=== DIRECTIVE ===
Answer these questions from the passage on heaven and the Elders:
(a) According to Revelation 3:12, what will descend from the third heaven?
(b) Which word used repeatedly in the first three chapters is missing after this point?
(c) What did the Twenty-four Elders have on their heads?

=== DOCUMENT EXCERPT ===
%%

3) Heaven: the place where God dwells (Matthew 5:16; 6:9). This "third heaven" is not necessarily a physical place in terms of our limited three-dimensional world, but may be a spiritual place since "God is spirit," (John 4:24), but according to Revelation 3:12, the New Jerusalem will descend from it! It is the place from which Jesus descended before He became a man (John 3:13; 6:38), and the place where He has now returned to sit at the right hand of the Father (1 Peter 3:22).

The summons to Heaven is a picture of the Rapture. It is very interesting that the word "church", which is used repeatedly in the first three chapters, is completely missing after this point. This fits perfectly with a view that the Church will be caught up to be with the Lord before the Tribulation begins. The same expression is used in Revelation 11:12 where the Two Witnesses are raised from the dead and caught up into Heaven.

John stood before the heavenly throne and saw an image of God which could only be explained in terms of the most beautiful and valuable of earthly treasures, sparkling jewels like jaspers, carnelians, and emeralds.

      2D.  The Elders  4:4 BLB

4 Surrounding the throne were twenty-four other thrones, and seated on them were Twenty-four Elders. They were dressed in white and had crowns of gold on their heads.

%%

=== EXCERPTED RECORDS ===
%%

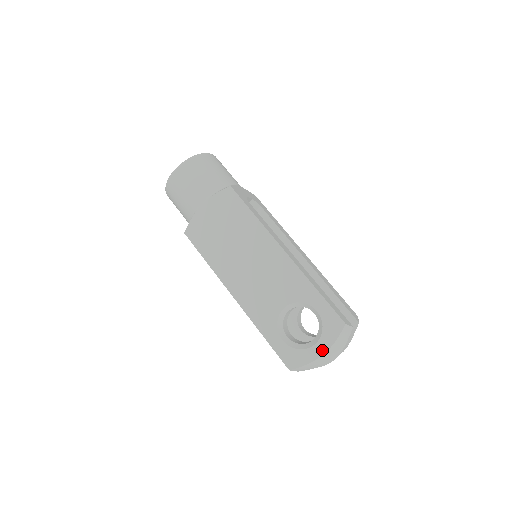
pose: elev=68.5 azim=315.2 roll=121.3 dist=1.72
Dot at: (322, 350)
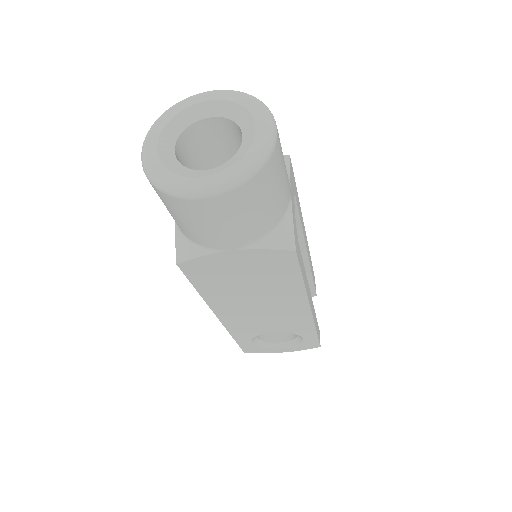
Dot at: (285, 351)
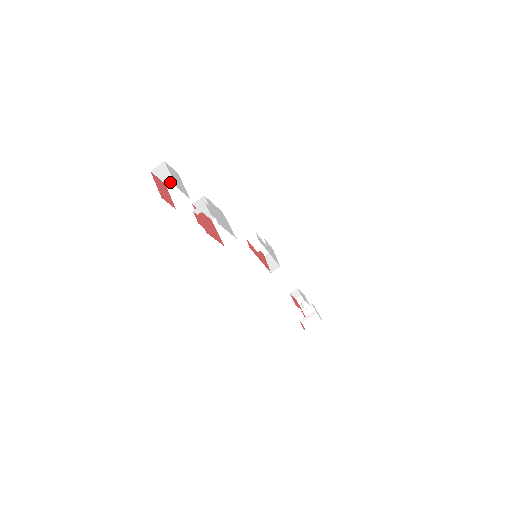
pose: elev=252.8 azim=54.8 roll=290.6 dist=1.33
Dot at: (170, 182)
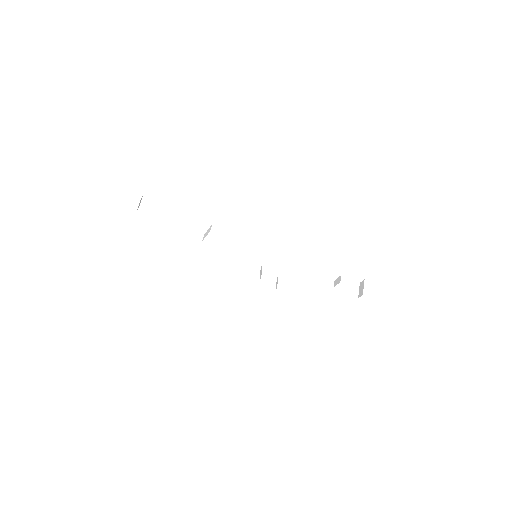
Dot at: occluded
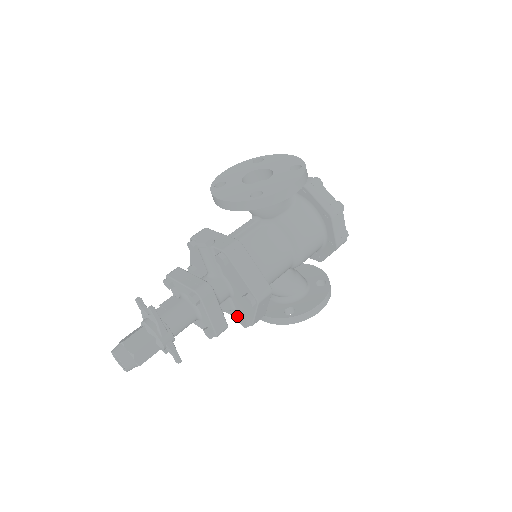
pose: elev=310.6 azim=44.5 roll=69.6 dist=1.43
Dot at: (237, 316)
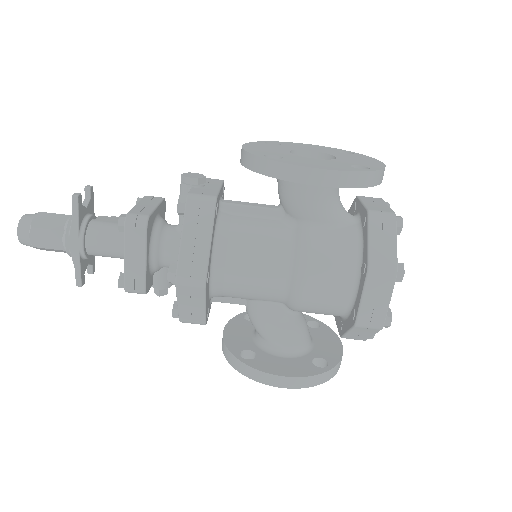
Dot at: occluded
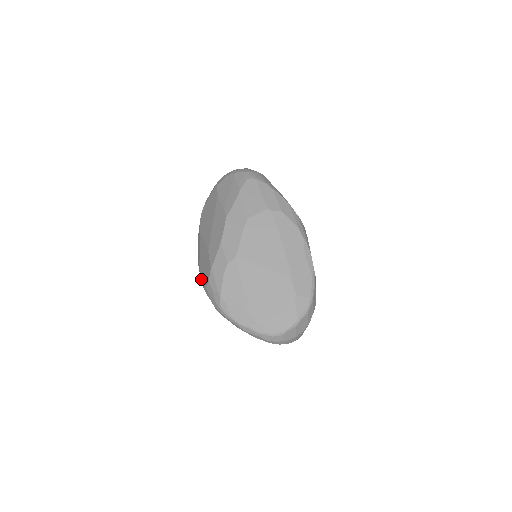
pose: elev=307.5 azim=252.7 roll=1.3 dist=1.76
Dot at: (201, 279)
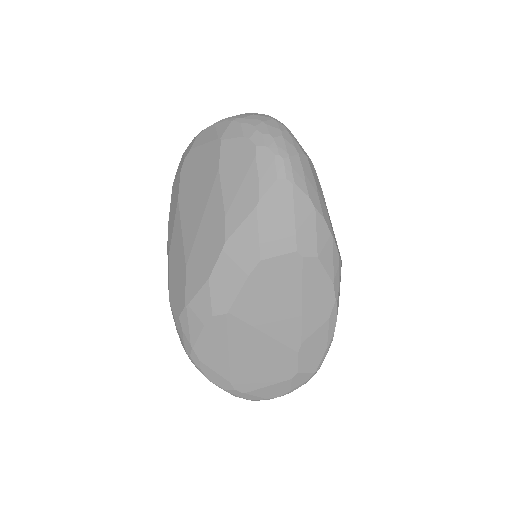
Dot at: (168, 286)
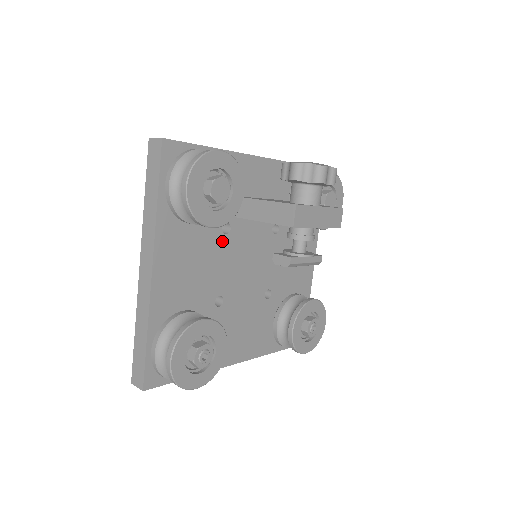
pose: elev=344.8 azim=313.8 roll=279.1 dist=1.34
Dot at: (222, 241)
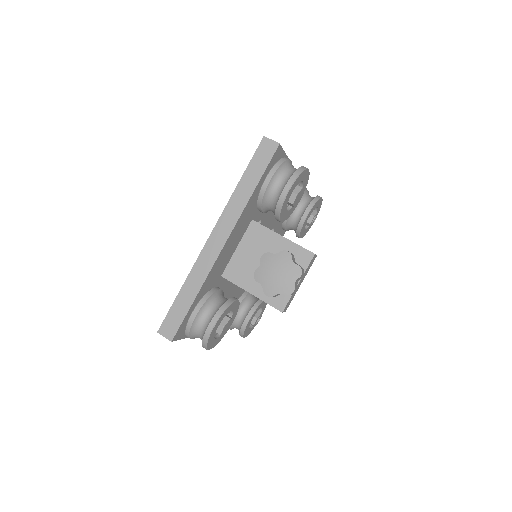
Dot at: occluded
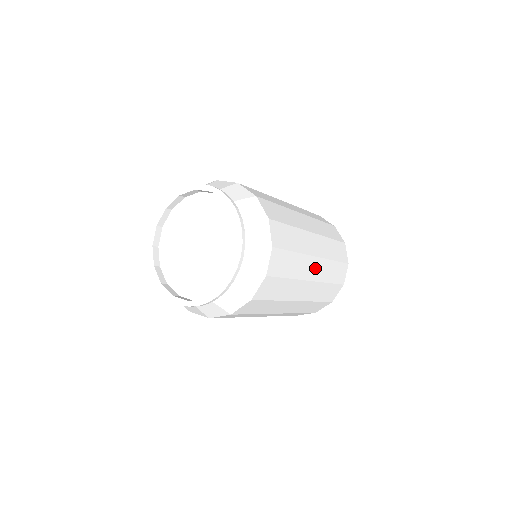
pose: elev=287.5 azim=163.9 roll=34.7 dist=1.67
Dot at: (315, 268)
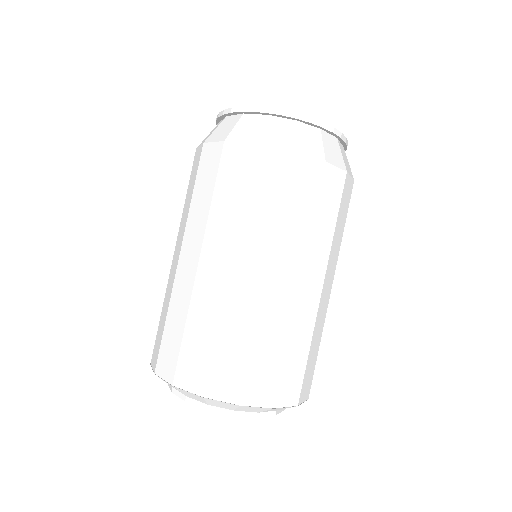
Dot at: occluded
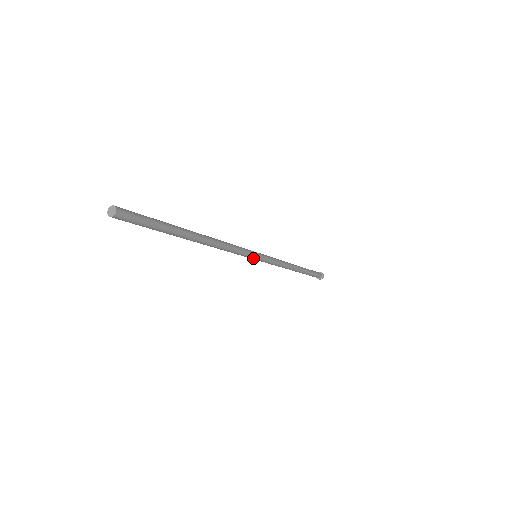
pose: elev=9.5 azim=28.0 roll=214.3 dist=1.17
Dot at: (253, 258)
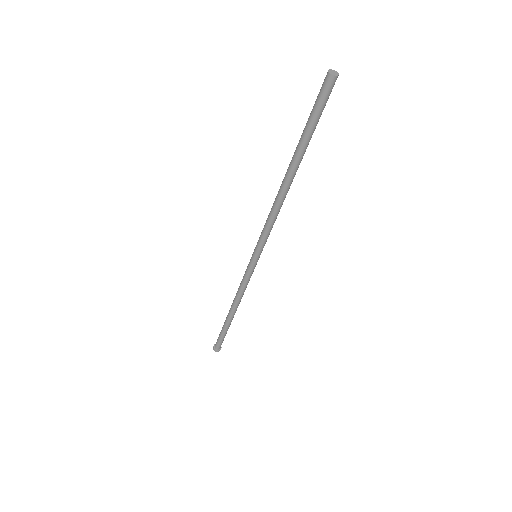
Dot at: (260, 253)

%%
%%

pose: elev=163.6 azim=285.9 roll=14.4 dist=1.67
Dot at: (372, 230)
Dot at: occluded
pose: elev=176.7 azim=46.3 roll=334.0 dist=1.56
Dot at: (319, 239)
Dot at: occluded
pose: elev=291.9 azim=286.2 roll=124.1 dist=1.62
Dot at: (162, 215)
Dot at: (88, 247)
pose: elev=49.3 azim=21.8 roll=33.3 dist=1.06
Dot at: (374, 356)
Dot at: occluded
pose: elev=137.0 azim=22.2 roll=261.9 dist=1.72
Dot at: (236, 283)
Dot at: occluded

%%
%%

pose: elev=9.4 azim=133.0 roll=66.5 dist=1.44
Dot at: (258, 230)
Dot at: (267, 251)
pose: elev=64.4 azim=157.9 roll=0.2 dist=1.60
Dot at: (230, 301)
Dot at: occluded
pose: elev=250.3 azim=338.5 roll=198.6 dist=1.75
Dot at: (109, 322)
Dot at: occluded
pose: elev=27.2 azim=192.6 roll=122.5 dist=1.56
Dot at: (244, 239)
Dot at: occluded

%%

=== TASK RESULT ===
(a) The New Jerusalem.
(b) The word "church."
(c) Crowns of gold.